On paper, there is a tantalising solution. Rodri, Fabián and Pedri together, as they were against Cape Verde. Three technically gifted midfielders, total control of the ball, and a chance to starve Didier Deschamps’ devastating front four of service.
If Spain dominate possession, they drag France into a game they do not particularly want to play. That is the theory.
But there is a cost. Packing the midfield with Rodri, Fabián and Pedri likely means sacrificing Dani Olmo, who has quietly made the No.10 role his own in the knockout rounds. His finishing still frustrates, but his movement between the lines has given Spain a different kind of threat.
De la Fuente has long said he prefers Pedri closer to the opposition box, where his guile can hurt teams most. He has praised the 21-year-old for “always setting a very good tone, whether he’s in top form or not”.
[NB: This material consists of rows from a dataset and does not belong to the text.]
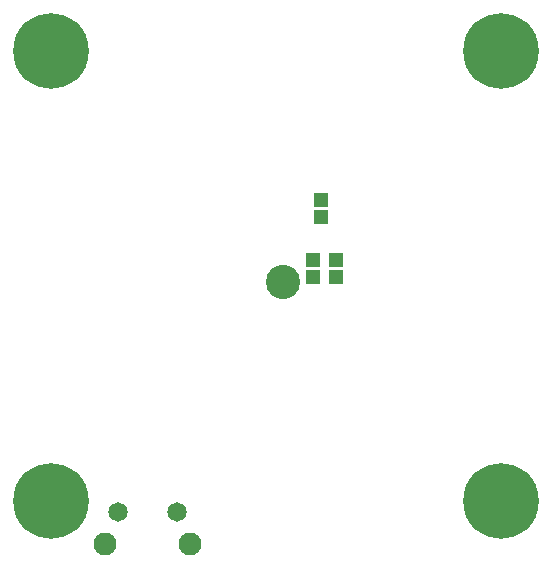
<source format=gbs>
G04 #@! TF.FileFunction,Soldermask,Bot*
%FSLAX46Y46*%
G04 Gerber Fmt 4.6, Leading zero omitted, Abs format (unit mm)*
G04 Created by KiCad (PCBNEW 4.0.7) date 07/18/19 16:41:38*
%MOMM*%
%LPD*%
G01*
G04 APERTURE LIST*
%ADD10C,0.100000*%
%ADD11C,2.900000*%
%ADD12C,6.400000*%
%ADD13R,1.150000X1.200000*%
%ADD14C,1.950000*%
%ADD15C,1.650000*%
G04 APERTURE END LIST*
D10*
D11*
X145380000Y-100825000D03*
D12*
X163830000Y-119380000D03*
X125730000Y-119380000D03*
X125730000Y-81280000D03*
D13*
X147955000Y-100445000D03*
X147955000Y-98945000D03*
X149860000Y-100445000D03*
X149860000Y-98945000D03*
X148590000Y-93865000D03*
X148590000Y-95365000D03*
D14*
X137483800Y-123012200D03*
X130333800Y-123012200D03*
D15*
X131408800Y-120312200D03*
X136408800Y-120312200D03*
D12*
X163830000Y-81280000D03*
M02*

</source>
Yet his recent comments hint at another plan: using Pedri as the closer, not the conductor.
After the Belgium game, the coach suggested that Pedri could “benefit from Fabián’s work” – the running, the pressing, the constant shuttling that wears opponents down. The implication is clear. Let Fabián punch the holes. Then unleash a fresh Pedri when the spaces are too big to plug.
“It’s essentially teamwork,” De la Fuente said. And in this Spain side, that is not a platitude. It is the organising principle.
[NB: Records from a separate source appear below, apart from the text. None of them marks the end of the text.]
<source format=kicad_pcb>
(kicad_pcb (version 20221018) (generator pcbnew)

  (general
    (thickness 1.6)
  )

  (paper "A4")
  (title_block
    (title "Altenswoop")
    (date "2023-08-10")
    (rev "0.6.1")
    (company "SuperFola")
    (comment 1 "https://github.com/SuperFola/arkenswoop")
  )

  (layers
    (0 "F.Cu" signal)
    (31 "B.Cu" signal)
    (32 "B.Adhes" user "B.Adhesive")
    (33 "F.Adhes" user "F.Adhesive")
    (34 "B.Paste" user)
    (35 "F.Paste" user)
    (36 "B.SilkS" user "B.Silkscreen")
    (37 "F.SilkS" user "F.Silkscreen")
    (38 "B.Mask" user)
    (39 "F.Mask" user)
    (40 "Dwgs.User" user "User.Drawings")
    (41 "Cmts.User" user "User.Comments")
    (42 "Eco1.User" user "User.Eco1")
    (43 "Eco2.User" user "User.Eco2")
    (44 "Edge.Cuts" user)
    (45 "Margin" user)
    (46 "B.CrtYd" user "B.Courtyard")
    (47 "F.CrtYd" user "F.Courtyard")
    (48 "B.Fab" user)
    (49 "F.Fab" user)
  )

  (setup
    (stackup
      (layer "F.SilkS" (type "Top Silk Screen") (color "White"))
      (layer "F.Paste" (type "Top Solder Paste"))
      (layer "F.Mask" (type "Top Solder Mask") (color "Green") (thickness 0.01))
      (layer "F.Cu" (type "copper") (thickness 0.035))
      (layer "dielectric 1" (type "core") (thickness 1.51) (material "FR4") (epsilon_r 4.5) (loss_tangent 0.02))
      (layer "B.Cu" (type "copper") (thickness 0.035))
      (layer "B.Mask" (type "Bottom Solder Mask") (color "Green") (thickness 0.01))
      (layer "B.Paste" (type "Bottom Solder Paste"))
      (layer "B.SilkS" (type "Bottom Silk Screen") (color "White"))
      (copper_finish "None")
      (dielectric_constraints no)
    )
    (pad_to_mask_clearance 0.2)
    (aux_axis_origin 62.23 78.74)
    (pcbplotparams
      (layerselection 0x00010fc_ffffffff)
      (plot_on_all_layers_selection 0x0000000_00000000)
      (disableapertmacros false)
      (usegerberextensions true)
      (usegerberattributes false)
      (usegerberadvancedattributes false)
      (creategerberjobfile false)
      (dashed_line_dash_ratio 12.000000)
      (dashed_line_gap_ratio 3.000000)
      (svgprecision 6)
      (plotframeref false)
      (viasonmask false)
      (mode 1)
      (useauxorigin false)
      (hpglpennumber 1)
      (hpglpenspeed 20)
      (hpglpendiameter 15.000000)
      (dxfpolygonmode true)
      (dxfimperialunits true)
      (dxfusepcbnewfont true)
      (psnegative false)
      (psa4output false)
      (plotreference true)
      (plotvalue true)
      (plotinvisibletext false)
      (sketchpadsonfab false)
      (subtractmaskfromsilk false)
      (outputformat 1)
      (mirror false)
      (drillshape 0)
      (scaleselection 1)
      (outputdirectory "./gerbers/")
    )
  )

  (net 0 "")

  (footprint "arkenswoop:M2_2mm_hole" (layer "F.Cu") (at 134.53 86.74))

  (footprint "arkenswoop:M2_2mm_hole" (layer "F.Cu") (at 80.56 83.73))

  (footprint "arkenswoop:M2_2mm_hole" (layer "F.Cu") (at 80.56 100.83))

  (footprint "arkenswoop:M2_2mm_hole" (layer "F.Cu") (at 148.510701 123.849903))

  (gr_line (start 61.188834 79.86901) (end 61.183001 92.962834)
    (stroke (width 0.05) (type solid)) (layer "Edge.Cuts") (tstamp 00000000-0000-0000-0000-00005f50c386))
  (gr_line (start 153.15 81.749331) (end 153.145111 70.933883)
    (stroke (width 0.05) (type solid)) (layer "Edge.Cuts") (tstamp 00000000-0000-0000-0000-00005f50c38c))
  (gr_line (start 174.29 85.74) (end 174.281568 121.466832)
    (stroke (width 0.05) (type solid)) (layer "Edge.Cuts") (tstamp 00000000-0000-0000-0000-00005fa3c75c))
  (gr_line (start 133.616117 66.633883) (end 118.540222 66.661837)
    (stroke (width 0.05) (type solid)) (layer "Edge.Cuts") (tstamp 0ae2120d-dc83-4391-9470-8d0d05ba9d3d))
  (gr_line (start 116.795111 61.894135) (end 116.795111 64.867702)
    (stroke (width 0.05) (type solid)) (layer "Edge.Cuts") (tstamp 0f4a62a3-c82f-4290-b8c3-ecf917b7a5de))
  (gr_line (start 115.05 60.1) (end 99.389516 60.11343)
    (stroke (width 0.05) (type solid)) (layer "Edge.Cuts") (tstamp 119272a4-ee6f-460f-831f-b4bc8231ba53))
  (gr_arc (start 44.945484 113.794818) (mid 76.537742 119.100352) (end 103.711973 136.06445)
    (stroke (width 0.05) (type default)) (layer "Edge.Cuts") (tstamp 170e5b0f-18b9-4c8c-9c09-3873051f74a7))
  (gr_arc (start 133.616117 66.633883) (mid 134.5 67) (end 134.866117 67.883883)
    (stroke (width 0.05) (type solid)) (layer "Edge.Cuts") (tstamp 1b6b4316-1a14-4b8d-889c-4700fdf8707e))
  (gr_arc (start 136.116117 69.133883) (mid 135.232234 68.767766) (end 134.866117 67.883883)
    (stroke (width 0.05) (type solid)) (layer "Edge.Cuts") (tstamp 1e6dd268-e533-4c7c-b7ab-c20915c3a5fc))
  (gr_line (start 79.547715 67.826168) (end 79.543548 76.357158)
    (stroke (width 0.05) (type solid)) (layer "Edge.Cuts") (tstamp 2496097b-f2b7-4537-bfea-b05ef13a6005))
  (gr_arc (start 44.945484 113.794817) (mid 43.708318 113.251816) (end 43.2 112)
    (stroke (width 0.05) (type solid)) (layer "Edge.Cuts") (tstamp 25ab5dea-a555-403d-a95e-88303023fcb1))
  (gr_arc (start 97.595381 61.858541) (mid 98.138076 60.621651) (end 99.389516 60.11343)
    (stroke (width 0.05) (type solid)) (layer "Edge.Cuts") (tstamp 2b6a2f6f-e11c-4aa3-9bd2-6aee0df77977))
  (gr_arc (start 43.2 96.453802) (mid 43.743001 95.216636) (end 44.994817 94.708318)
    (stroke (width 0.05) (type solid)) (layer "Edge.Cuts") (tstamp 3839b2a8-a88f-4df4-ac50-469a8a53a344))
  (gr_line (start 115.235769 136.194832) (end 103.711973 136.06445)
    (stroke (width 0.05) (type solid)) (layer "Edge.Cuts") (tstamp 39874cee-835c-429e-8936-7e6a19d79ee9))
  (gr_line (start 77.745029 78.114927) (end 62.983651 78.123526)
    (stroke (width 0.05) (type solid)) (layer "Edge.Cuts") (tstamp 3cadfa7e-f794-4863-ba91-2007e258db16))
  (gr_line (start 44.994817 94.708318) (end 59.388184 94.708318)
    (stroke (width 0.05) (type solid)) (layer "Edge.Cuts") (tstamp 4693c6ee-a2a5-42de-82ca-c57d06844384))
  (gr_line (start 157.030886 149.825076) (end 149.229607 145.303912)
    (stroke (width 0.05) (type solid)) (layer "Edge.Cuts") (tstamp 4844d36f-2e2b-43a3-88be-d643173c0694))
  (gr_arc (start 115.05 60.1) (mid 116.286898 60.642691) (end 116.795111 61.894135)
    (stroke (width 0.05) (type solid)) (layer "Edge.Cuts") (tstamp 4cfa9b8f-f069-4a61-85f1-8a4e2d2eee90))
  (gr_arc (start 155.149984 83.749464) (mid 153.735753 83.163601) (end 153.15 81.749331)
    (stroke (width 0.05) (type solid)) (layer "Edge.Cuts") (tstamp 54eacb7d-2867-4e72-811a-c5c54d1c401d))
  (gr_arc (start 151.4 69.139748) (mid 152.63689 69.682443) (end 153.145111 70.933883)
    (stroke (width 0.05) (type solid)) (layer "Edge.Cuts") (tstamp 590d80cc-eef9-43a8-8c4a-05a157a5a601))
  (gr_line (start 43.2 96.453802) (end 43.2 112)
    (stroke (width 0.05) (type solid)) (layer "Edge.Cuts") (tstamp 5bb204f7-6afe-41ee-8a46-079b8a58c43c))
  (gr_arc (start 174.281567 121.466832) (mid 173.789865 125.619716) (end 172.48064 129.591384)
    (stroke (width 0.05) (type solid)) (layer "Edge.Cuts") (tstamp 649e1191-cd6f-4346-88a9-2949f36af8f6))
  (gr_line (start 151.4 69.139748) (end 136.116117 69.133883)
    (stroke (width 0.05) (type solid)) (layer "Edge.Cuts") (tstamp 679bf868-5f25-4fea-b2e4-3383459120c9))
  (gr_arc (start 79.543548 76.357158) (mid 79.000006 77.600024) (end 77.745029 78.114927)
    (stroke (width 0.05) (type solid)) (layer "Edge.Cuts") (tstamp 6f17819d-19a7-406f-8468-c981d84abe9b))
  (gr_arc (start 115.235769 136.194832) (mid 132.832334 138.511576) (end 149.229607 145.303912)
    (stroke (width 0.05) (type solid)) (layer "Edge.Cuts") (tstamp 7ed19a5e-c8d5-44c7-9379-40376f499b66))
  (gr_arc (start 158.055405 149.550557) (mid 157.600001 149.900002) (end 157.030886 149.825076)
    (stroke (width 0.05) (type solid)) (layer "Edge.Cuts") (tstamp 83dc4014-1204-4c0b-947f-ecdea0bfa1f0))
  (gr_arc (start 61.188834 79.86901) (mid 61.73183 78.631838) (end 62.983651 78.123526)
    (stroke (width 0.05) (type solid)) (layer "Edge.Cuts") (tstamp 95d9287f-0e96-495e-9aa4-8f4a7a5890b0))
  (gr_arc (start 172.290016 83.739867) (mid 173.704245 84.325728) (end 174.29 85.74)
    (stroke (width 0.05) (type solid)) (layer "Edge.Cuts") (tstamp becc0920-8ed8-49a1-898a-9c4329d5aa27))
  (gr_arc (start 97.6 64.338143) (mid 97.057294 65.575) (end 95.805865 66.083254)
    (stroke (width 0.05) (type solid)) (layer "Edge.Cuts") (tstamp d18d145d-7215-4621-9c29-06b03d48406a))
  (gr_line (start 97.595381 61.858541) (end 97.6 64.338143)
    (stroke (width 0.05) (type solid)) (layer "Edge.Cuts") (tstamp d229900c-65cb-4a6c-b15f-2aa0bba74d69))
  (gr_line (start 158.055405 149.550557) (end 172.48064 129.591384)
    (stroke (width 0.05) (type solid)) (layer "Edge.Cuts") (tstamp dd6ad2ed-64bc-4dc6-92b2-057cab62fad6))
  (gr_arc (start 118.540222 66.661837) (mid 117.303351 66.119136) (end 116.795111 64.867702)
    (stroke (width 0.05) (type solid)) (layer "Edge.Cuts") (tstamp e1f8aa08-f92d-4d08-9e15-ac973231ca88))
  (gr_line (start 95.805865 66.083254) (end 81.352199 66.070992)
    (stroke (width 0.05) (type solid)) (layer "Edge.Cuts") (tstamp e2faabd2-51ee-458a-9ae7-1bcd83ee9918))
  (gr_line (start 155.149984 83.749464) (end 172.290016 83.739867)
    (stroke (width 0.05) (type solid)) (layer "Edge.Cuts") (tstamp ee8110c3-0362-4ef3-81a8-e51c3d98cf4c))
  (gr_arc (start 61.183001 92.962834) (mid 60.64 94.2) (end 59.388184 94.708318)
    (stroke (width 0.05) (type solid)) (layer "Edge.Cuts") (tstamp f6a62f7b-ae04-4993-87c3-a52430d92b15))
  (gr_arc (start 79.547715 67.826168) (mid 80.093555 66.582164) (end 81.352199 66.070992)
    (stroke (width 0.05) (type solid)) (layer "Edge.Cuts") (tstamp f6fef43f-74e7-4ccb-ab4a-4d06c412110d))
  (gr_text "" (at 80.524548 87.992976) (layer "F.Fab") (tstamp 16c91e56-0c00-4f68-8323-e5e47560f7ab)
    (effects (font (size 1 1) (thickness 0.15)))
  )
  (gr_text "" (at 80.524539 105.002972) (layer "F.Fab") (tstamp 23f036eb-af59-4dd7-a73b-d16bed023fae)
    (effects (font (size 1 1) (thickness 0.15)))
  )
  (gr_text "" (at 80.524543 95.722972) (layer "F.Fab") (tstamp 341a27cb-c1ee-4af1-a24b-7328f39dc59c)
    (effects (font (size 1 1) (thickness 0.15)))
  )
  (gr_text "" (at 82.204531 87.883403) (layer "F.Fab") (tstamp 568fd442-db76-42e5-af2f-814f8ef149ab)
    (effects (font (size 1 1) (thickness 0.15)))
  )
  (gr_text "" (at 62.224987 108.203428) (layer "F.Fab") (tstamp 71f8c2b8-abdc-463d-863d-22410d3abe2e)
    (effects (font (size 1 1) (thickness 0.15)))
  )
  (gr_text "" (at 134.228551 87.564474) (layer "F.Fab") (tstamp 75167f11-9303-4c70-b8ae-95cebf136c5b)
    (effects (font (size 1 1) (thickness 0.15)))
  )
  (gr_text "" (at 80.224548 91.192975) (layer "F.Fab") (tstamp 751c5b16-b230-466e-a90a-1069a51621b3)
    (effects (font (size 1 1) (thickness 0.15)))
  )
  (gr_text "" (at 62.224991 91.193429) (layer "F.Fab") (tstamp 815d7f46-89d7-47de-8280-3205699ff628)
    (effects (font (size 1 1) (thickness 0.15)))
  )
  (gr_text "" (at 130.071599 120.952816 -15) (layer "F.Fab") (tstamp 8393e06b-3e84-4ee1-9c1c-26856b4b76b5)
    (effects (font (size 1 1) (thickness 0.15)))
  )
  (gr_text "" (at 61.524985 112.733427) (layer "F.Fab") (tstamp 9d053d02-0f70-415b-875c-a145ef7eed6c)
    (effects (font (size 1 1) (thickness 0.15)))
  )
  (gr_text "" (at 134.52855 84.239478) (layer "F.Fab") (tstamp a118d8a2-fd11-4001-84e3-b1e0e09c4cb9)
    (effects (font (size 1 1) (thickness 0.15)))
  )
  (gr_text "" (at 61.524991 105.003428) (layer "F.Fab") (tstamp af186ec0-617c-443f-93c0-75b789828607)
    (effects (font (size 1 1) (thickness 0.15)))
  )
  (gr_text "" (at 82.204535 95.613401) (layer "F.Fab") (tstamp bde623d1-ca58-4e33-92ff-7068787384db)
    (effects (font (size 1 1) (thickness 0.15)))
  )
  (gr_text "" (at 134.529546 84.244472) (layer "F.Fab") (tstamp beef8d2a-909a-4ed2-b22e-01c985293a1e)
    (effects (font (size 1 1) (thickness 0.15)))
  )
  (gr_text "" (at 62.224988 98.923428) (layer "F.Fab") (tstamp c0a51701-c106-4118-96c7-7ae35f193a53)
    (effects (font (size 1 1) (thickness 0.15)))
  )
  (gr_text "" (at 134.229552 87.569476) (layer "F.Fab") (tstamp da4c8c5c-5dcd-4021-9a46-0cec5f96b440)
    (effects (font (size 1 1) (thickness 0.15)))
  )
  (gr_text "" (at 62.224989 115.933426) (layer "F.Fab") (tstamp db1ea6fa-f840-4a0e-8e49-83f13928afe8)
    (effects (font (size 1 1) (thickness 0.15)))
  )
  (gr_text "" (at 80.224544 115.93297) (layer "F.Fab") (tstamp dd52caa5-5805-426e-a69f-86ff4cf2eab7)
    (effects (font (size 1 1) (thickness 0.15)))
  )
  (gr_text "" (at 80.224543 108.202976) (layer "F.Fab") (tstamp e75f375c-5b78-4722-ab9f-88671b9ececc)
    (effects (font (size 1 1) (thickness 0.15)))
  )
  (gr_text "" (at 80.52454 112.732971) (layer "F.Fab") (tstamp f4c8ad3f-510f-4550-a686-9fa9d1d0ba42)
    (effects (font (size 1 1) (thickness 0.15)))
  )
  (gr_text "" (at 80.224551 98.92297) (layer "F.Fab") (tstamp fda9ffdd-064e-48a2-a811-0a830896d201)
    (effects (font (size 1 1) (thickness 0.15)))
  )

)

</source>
A Luxury Problem With High Stakes
Selflessness has become Spain’s defining strength at this tournament. Big names accept smaller roles. Match-winners wait their turn. The collective trumps the badge on anyone’s chest.
That is why Pedri’s reduced status feels so jarring and so logical at the same time. It is strange to see his place openly debated. It is equally hard to argue with a coach who has guided this group to a European title and now to the brink of a World Cup final.
“France have already shown some extraordinary, exceptional potential, but we have too, so I think the game is very open,” De la Fuente said. “It will require fresh, energetic players, and it will require us to be the best version of ourselves.”
Somewhere inside that sentence lies Pedri’s challenge.
Spain do not just need the best version of themselves against France. They may need the best version of him. The question is whether that version still lives in the shirt of his country, or only in the colours of his club.